One striking and near-universal finding was that enrolment into an HIV incidence study brought down incidence in itself. There were astoundingly high HIV incidence rates among some people in the first three months of their involvement in incidence studies: 15% and 19% in HIV-negative women in Zambian serodiscordant couples, 16% in Kenyan MSM, 12% among women with casual partners in South Africa. In all cases, although incidence remained high, it fell 1.5 to 4-fold after the first three months of being in the survey. This phenomenon has been seen in HIV prevention studies before and may be due to regular monitoring and the attention and counselling of healthcare workers.

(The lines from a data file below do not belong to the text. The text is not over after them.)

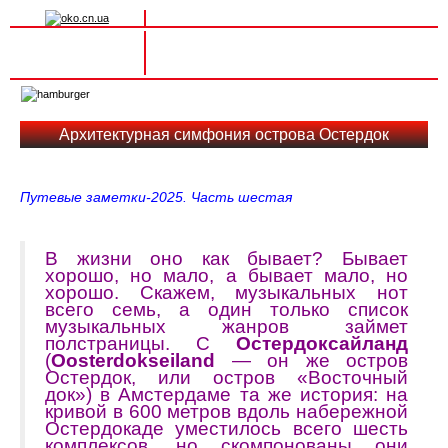
Вхід на сайт
Реєстрація
Toggle
navigation
Архитектурная симфония острова Остердок
Путевые заметки-2025. Часть шестая
В жизни оно как бывает? Бывает
хорошо, но мало, а бывает мало, но
хорошо. Скажем, музыкальных нот
всего семь, а один только список
музыкальных жанров займет
полстраницы. С
Остердоксайланд
(
Oosterdokseiland
—
он же остров
Остердок, или остров «Восточный
док») в Амстердаме та же история: на
кривой в 600 метров вдоль набережной
Остердокаде уместилось всего шесть
комплексов, но скомпонованы они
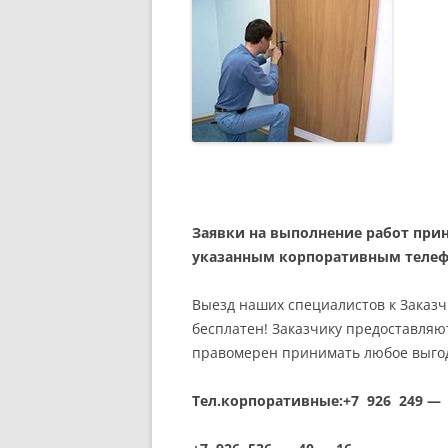
Заявки на выполнение работ при
указанным корпоративным телеф
Выезд наших специалистов к Заказ
бесплатен! Заказчику предоставляю
правомерен принимать любое выго
Тел.корпоративные:+7 926 249 — 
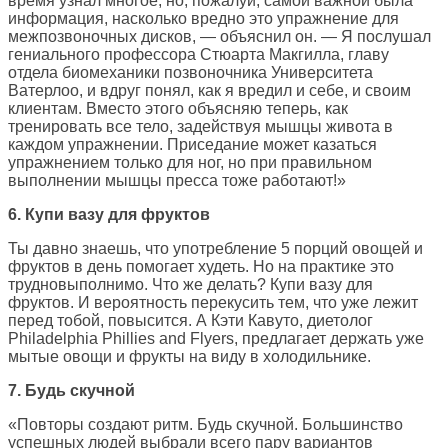
время узнал многое, но, пожалуй, самой важной была
информация, насколько вредно это упражнение для
межпозвоночных дисков, — объяснил он. — Я послушал
гениального профессора Стюарта Макгилла, главу
отдела биомеханики позвоночника Университета
Ватерлоо, и вдруг понял, как я вредил и себе, и своим
клиентам. Вместо этого объясняю теперь, как
тренировать все тело, задействуя мышцы живота в
каждом упражнении. Приседание может казаться
упражнением только для ног, но при правильном
выполнении мышцы пресса тоже работают!»
6. Купи вазу для фруктов
Ты давно знаешь, что употребление 5 порций овощей и
фруктов в день помогает худеть. Но на практике это
трудновыполнимо. Что же делать? Купи вазу для
фруктов. И вероятность перекусить тем, что уже лежит
перед тобой, повысится. А Кэти Кавуто, диетолог
Philadelphia Phillies and Flyers, предлагает держать уже
мытые овощи и фрукты на виду в холодильнике.
7. Будь скучной
«Повторы создают ритм. Будь скучной. Большинство
успешных людей выбрали всего пару вариантов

HIV prevalence in sub-Saharan Africa has been in decline throughout the period of these studies and access to ART has expanded hugely. However what these two studies show is that the HIV epidemic is still very much an ongoing one in some groups in Africa.
The IAVI writers comment that their findings "provide valuable data for prevention trial design and conduct, prevention planning, and service delivery," especially in key affected populations where there is high HIV incidence "despite regular HIV testing and counselling."
Siedner MJ et al. Trends in CD4 count at presentation to care and treatment initiation in sub-Saharan Africa, 2002-2013: a meta-analysis. Clinical Infectious Diseases, e-pub ahead of print: pii: ciu1137. 2014.
Kamali A et al. Creating an African clinical research and prevention trials network: HIV prevalence, incidence and transmission. PLoS One, Doi:10.1371/journal.pone.0116100. 2015.